Friday, May 20, 2005

Bustin' Rocks

For a four day work week, this was one long ass week. And I have to give a big shout out to Cisco. Thanks a lot, asshats, for not getting around to shipping a replacement VPN server for my place o' employ, so that I can't telecommute on what would be an otherwise fine Friday morn. (Yeah, I know, it's hard to bitch about not getting to telecommute but hey, that's what I do.)

I think I'm actually going to have to go on a bit of a self-imposed poker hiatus. I'm way, way behind on some Web projects that I should have finished weeks months ago, and there's just no excuse for that. I do likes teh poker but it's definitely caused me to slack on some ventures that I shouldn't be slacking on. It's hard to pass up the potential monthly poker income, especially when developing websites that won't return a penny for months and months, but I need to bite the bullet and get more sites up.

Jobs are weird things. I've been wondering lately if some of us are slightly predisposed to be mediocre poker players (and I mean mediocre only in the sense of results, not in level of skill achieved), for no reason other than having a history of working menial jobs. Since I was 14 or so I've always had fairly menial jobs (except for my current one), washing dishes, delivering pizza, painting houses, laying tile. Granted, I was in school until I was 25, so most of my work experience was during summers, until I landed in my current monkey job a few years after I finished grad school. But I definitely have first-hand experience with the lovely experience of working long, back-breaking days, for not a whole heck of a lot of money.

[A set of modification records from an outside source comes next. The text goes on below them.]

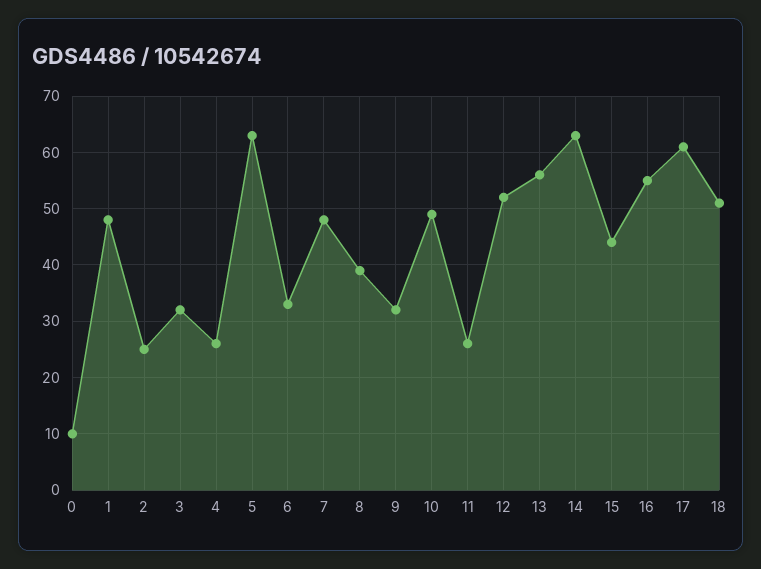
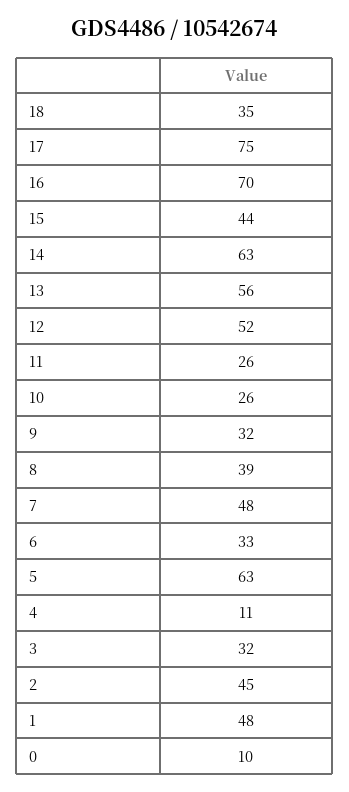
  {
    "0": 10,
    "1": 48,
-   "2": 25,
+   "2": 45,
    "3": 32,
-   "4": 25,
+   "4": 11,
    "5": 63,
    "6": 33,
    "7": 48,
    "8": 39,
    "9": 32,
-   "10": 50,
+   "10": 26,
    "11": 26,
    "12": 52,
    "13": 56,
    "14": 63,
    "15": 44,
-   "16": 55,
+   "16": 70,
-   "17": 60,
+   "17": 75,
-   "18": 50
+   "18": 35
  }

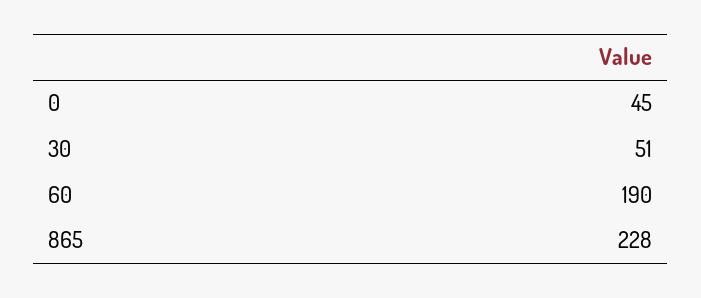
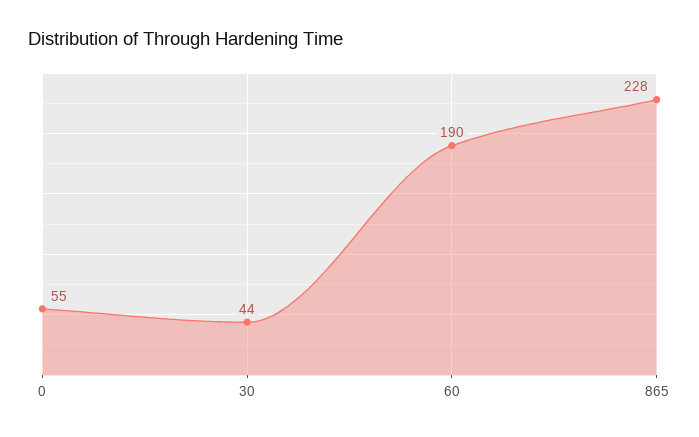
  {
-   "0": 45,
+   "0": 55,
-   "30": 51,
+   "30": 44,
    "60": 190,
    "865": 228
  }

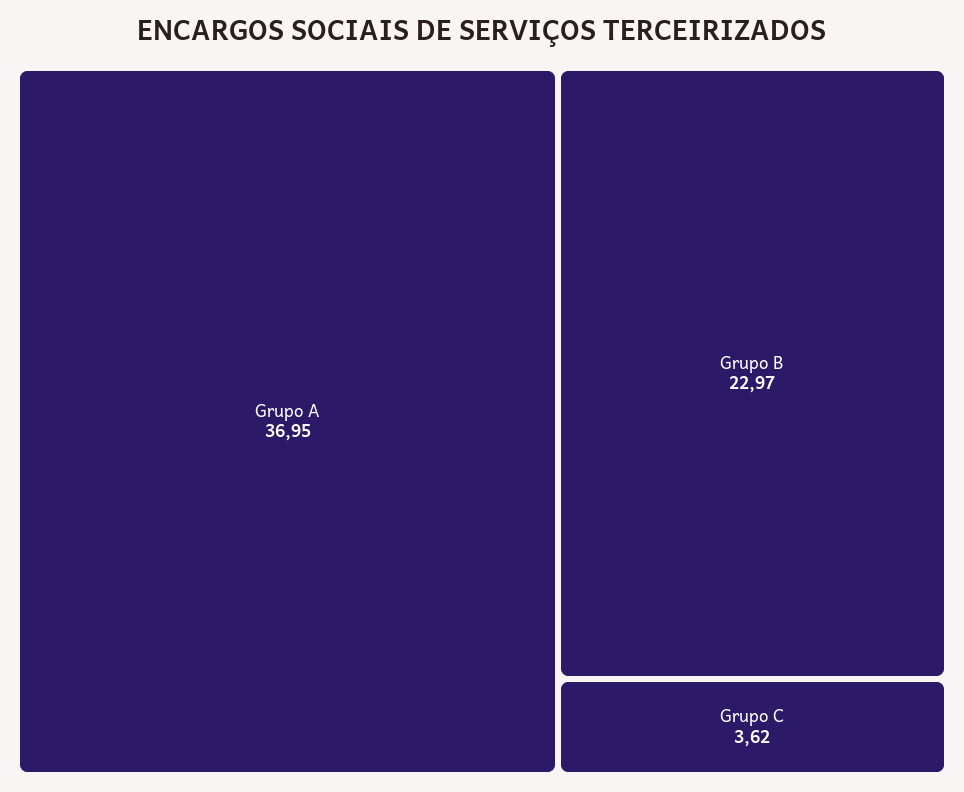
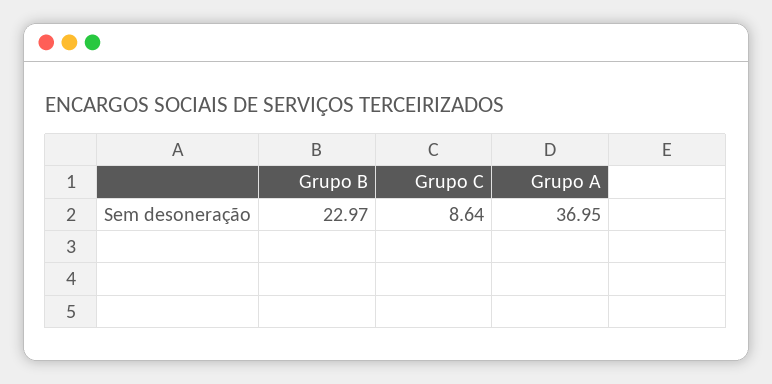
  {
    "Grupo A": 36.95,
    "Grupo B": 22.97,
-   "Grupo C": 3.62
+   "Grupo C": 8.64
  }

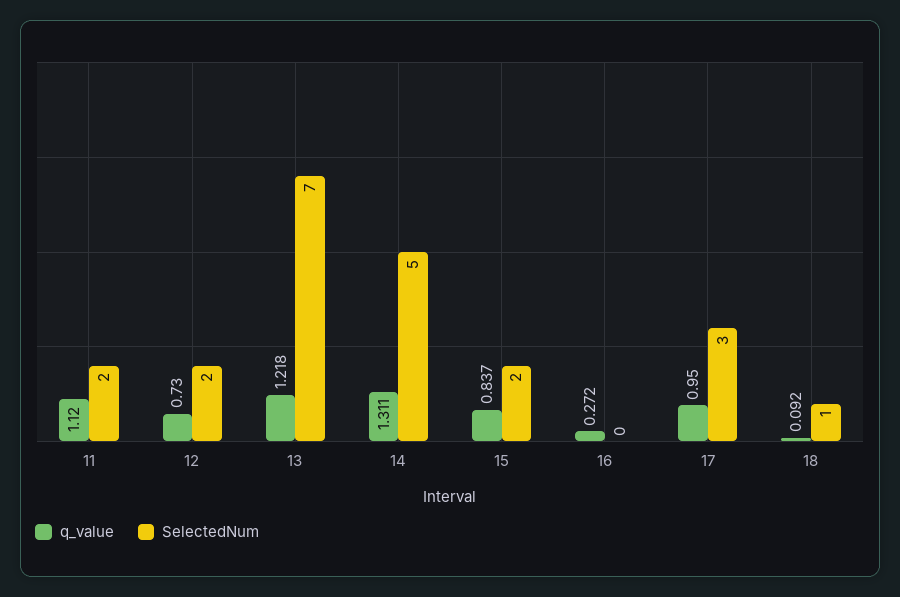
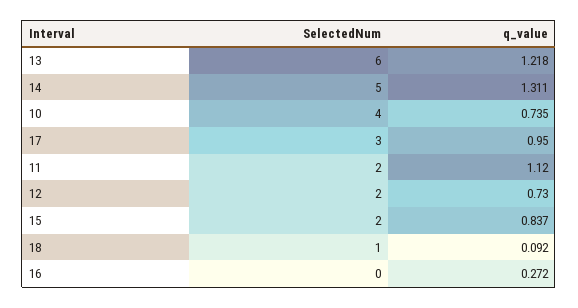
  {
    "q_value": {
      "11": 1.12,
      "12": 0.73,
      "13": 1.218,
      "14": 1.311,
      "15": 0.837,
      "16": 0.272,
      "17": 0.95,
-     "18": 0.092
+     "18": 0.092,
+     "10": 0.735
    },
    "SelectedNum": {
      "11": 2,
      "12": 2,
-     "13": 7,
+     "13": 6,
      "14": 5,
      "15": 2,
      "16": 0,
      "17": 3,
-     "18": 1
+     "18": 1,
+     "10": 4
    }
  }

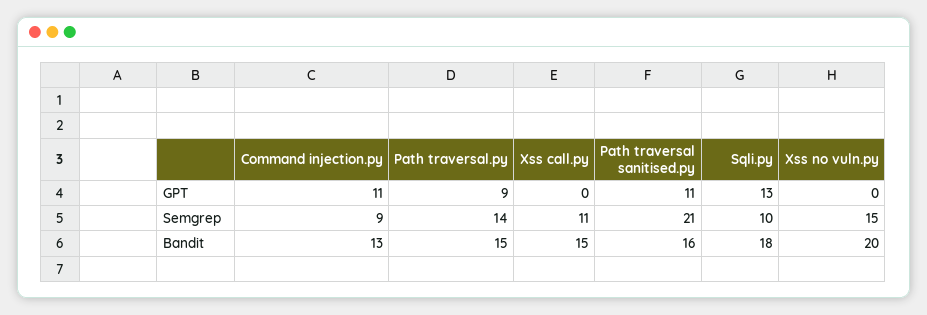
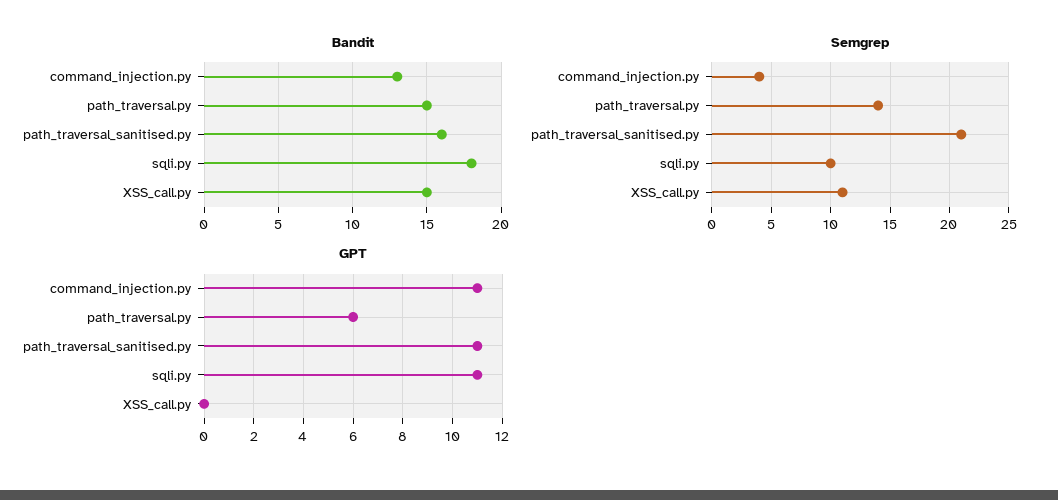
  {
    "GPT": {
      "Command injection.py": 11,
-     "Path traversal.py": 9,
+     "Path traversal.py": 6,
      "Xss call.py": 0,
      "Path traversal sanitised.py": 11,
-     "Sqli.py": 13,
+     "Sqli.py": 11
-     "Xss no vuln.py": 0
    },
    "Semgrep": {
-     "Command injection.py": 9,
+     "Command injection.py": 4,
      "Path traversal.py": 14,
      "Xss call.py": 11,
      "Path traversal sanitised.py": 21,
-     "Sqli.py": 10,
+     "Sqli.py": 10
-     "Xss no vuln.py": 15
    },
    "Bandit": {
      "Command injection.py": 13,
      "Path traversal.py": 15,
      "Xss call.py": 15,
      "Path traversal sanitised.py": 16,
-     "Sqli.py": 18,
+     "Sqli.py": 18
-     "Xss no vuln.py": 20
    }
  }

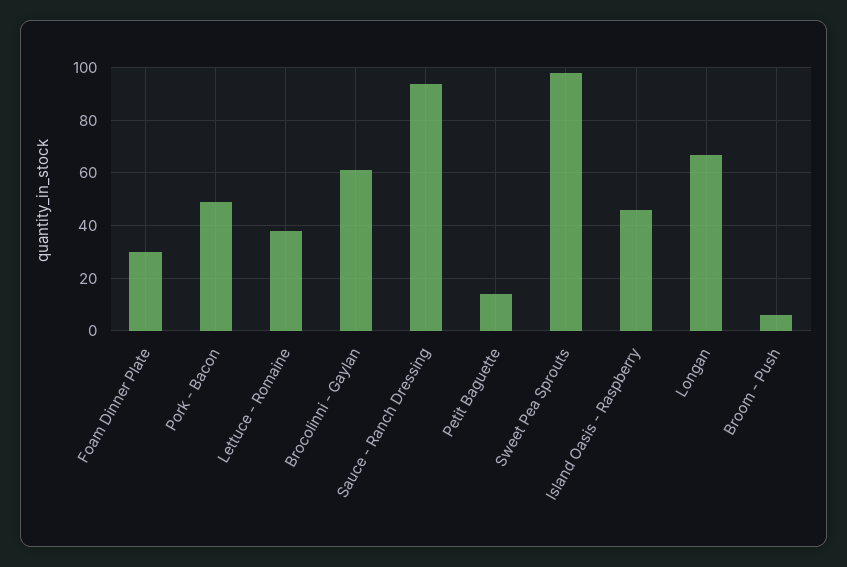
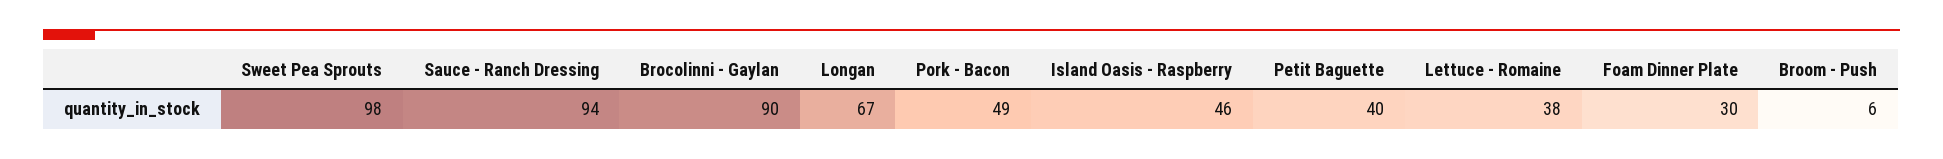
  {
    "Foam Dinner Plate": 30,
    "Pork - Bacon": 49,
    "Lettuce - Romaine": 38,
-   "Brocolinni - Gaylan": 60,
+   "Brocolinni - Gaylan": 90,
    "Sauce - Ranch Dressing": 94,
-   "Petit Baguette": 15,
+   "Petit Baguette": 40,
    "Sweet Pea Sprouts": 98,
    "Island Oasis - Raspberry": 46,
    "Longan": 67,
    "Broom - Push": 6
  }

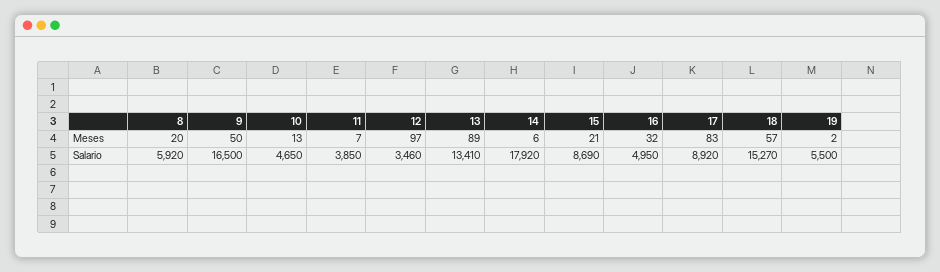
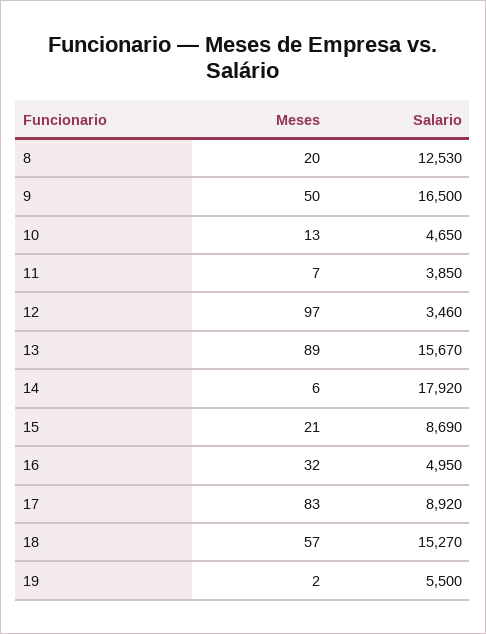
  {
    "8": {
      "Meses": 20,
-     "Salario": 5920
+     "Salario": 12530
    },
    "9": {
      "Meses": 50,
      "Salario": 16500
    },
    "10": {
      "Meses": 13,
      "Salario": 4650
    },
    "11": {
      "Meses": 7,
      "Salario": 3850
    },
    "12": {
      "Meses": 97,
      "Salario": 3460
    },
    "13": {
      "Meses": 89,
-     "Salario": 13410
+     "Salario": 15670
    },
    "14": {
      "Meses": 6,
      "Salario": 17920
    },
    "15": {
      "Meses": 21,
      "Salario": 8690
    },
    "16": {
      "Meses": 32,
      "Salario": 4950
    },
    "17": {
      "Meses": 83,
      "Salario": 8920
    },
    "18": {
      "Meses": 57,
      "Salario": 15270
    },
    "19": {
      "Meses": 2,
      "Salario": 5500
    }
  }

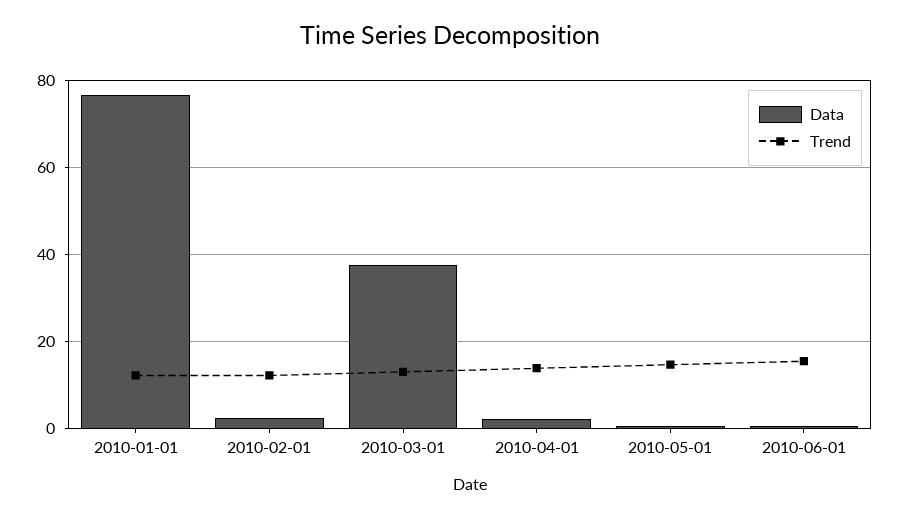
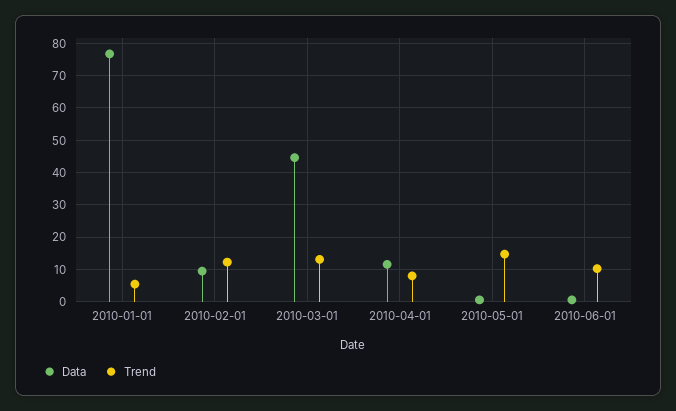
  {
    "Data": {
      "2010-01-01": 76,
-     "2010-02-01": 2,
+     "2010-02-01": 10,
-     "2010-03-01": 38,
+     "2010-03-01": 44,
-     "2010-04-01": 2,
+     "2010-04-01": 12,
      "2010-05-01": 0,
      "2010-06-01": 0
    },
    "Trend": {
-     "2010-01-01": 12,
+     "2010-01-01": 6,
      "2010-02-01": 12,
      "2010-03-01": 14,
-     "2010-04-01": 14,
+     "2010-04-01": 8,
      "2010-05-01": 14,
-     "2010-06-01": 16
+     "2010-06-01": 10
    }
  }

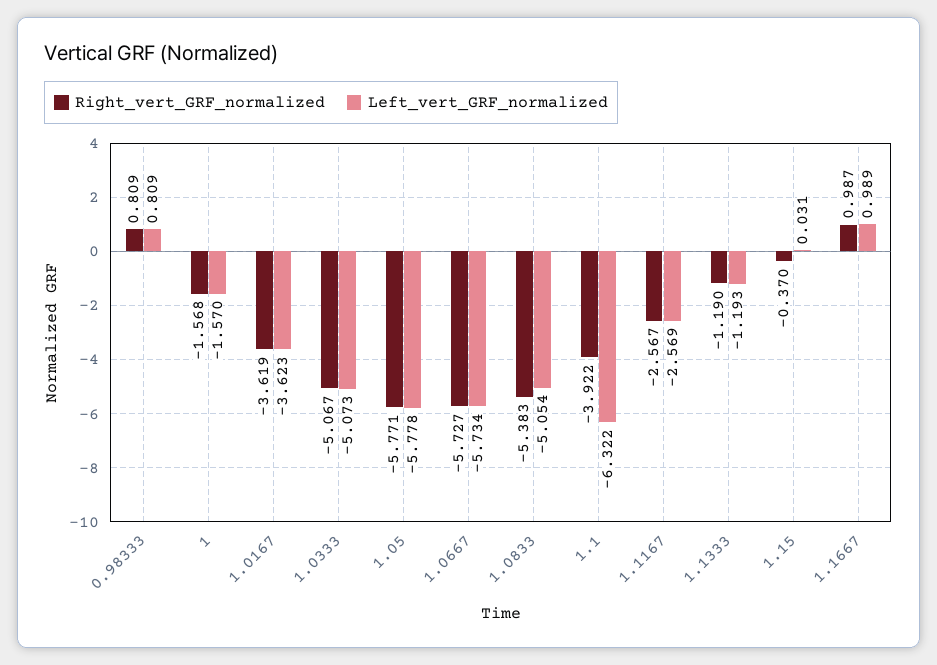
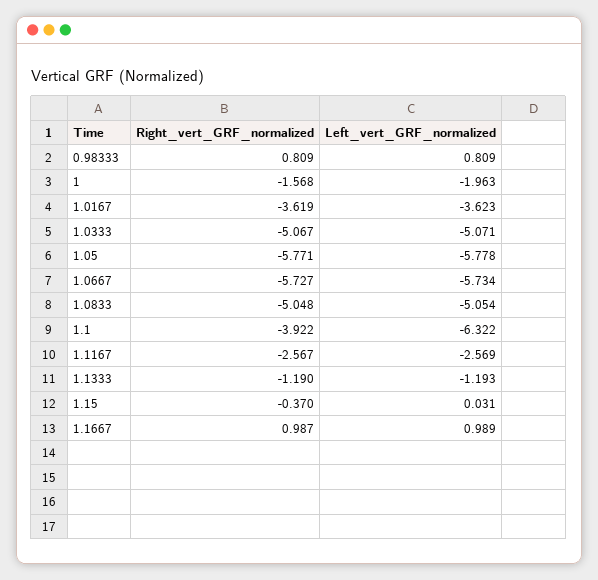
  {
    "Right_vert_GRF_normalized": {
      "0.98333": 0.809,
      "1": -1.568,
      "1.0167": -3.619,
      "1.0333": -5.067,
      "1.05": -5.771,
      "1.0667": -5.727,
-     "1.0833": -5.383,
+     "1.0833": -5.048,
      "1.1": -3.922,
      "1.1167": -2.567,
      "1.1333": -1.19,
      "1.15": -0.37,
      "1.1667": 0.987
    },
    "Left_vert_GRF_normalized": {
      "0.98333": 0.809,
-     "1": -1.57,
+     "1": -1.963,
      "1.0167": -3.623,
-     "1.0333": -5.073,
+     "1.0333": -5.071,
      "1.05": -5.778,
      "1.0667": -5.734,
      "1.0833": -5.054,
      "1.1": -6.322,
      "1.1167": -2.569,
      "1.1333": -1.193,
      "1.15": 0.031,
      "1.1667": 0.989
    }
  }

Which is a sneaky handicap, methinks, when it comes to poker. I find myself constantly fighting the equation battle when I'm playing, equating profits I've booked to real-world experiences. Such as "Damn, I've made more in the last two days than I did the whole summer I worked for Dominoes delivering pizzas," or "Holy crizzap, I used to bust my ass (and knees) mixing mortar and installing saltillo tile, working for weeks to make what I just pulled down in a single session."

That sort of thinking, speaking solely for myself, really isn't helpful. Whenever I start equating profits to tangible things, I usually stop being as aggressive as I should be, stop treating the chips as wee pixels, and start getting cautious and hedging what's suddenly important in my monkey mind. And, to be honest, I'm not sure I'll ever completely overcome that, as the notion of "hard work" (and the resulting monetary expectation) has been drilled pretty deeply into me. Getting paid more than that for something that definitely isn't hard work at all will likely forever cause me to giggle, and to be somewhat cautious with my chips.

Which, finally, brings us back to the doomed to be a mediocre player comment. It's interesting to look at some of the most successful poker players these days. While some of them held old-school jobs for many, many years, the more common scenario involves young, aggressive players that really have never held a typical day job, or at least not for any appreciable length of time. It seems counter-intuitive at first, but makes sense if you think about it. If you've never slogged through the salt mines, you really have no notion of just how big that stack of money you have is (and what it equates to in salt mine hours), so you have absolutely no hesitation whatsoever in rolling the bones and putting that entire stack out there, confident that you can double it, or, worst case scenario, build another stack just like it if you lose.

If you have slogged through the salt mines, though, it's pretty hard to be as aggressive and push as hard as you need to to maximize what you might make. Not impossible, by any stretch of the imagination, but much harder, methinks.

3 comments:

Human Head said...

Right on, sir. You are exactly right. I find myself doing this all the time at the tables and even at my current job. All I can think is, "Geez, I can't believe I'm getting paid this much for this little effort"

Joe Speaker said...

I'm with you all the way on this one. I've even done some of the math in my blog from time to time.

I have another strange, related issue: The more bankroll I have, the more conservatively I play.*

I have no idea what's up with that. Like I "worked" so hard to win it and I don't want to give it back. Or something.

Know a good shrink?

*This will not apply in Las Vegas.

Unknown said...

I will only be playing AA, 99, and 72o in Vegas.

If I bet you can put me on three different hands.